ACTION ITEM:
Lay out every line of text from the items below as a JSON list of strings, one string per line, skipping blank lines and leaving out the pictures.

RECORDED INFORMATION:
____________________
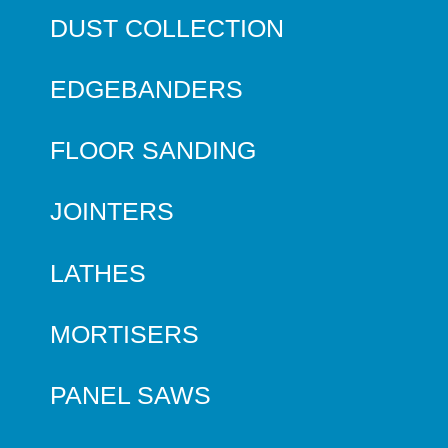
DUST COLLECTION
EDGEBANDERS
FLOOR SANDING
JOINTERS
LATHES
MORTISERS
PANEL SAWS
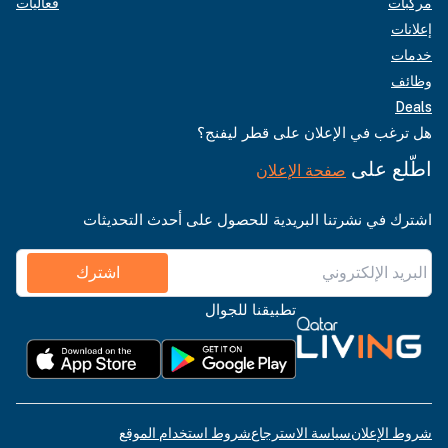
فعاليات
مركبات
إعلانات
خدمات
وظائف
Deals
هل ترغب في الإعلان على قطر ليفنج؟
اطّلع على
صفحة الإعلان
اشترك في نشرتنا البريدية للحصول على أحدث التحديثات
اشترك
تطبيقنا للجوال
شروط استخدام الموقع
سياسة الاسترجاع
شروط الإعلان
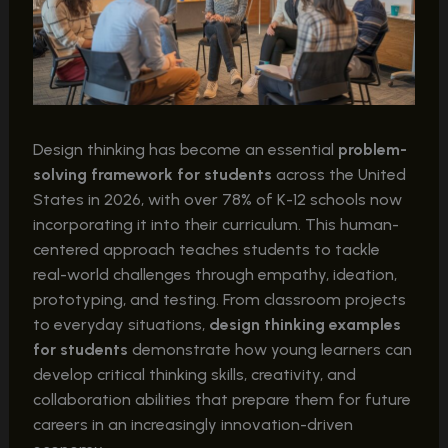
Design thinking has become an essential
problem-
solving framework for students
across the United
States in 2026, with over 78% of K-12 schools now
incorporating it into their curriculum. This human-
centered approach teaches students to tackle
real-world challenges through empathy, ideation,
prototyping, and testing. From classroom projects
to everyday situations,
design thinking examples
for students
demonstrate how young learners can
develop critical thinking skills, creativity, and
collaboration abilities that prepare them for future
careers in an increasingly innovation-driven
____________________
SOLUTION:
[
  "DUST COLLECTION",
  "EDGEBANDERS",
  "FLOOR SANDING",
  "JOINTERS",
  "LATHES",
  "MORTISERS",
  "PANEL SAWS",
  "فعاليات",
  "مركبات",
  "إعلانات",
  "خدمات",
  "وظائف",
  "Deals",
  "هل ترغب في الإعلان على قطر ليفنج؟",
  "اطّلع على",
  "صفحة الإعلان",
  "اشترك في نشرتنا البريدية للحصول على أحدث التحديثات",
  "اشترك",
  "تطبيقنا للجوال",
  "شروط استخدام الموقع",
  "سياسة الاسترجاع",
  "شروط الإعلان",
  "Design thinking has become an essential",
  "problem-",
  "solving framework for students",
  "across the United",
  "States in 2026, with over 78% of K-12 schools now",
  "incorporating it into their curriculum. This human-",
  "centered approach teaches students to tackle",
  "real-world challenges through empathy, ideation,",
  "prototyping, and testing. From classroom projects",
  "to everyday situations,",
  "design thinking examples",
  "for students",
  "demonstrate how young learners can",
  "develop critical thinking skills, creativity, and",
  "collaboration abilities that prepare them for future",
  "careers in an increasingly innovation-driven"
]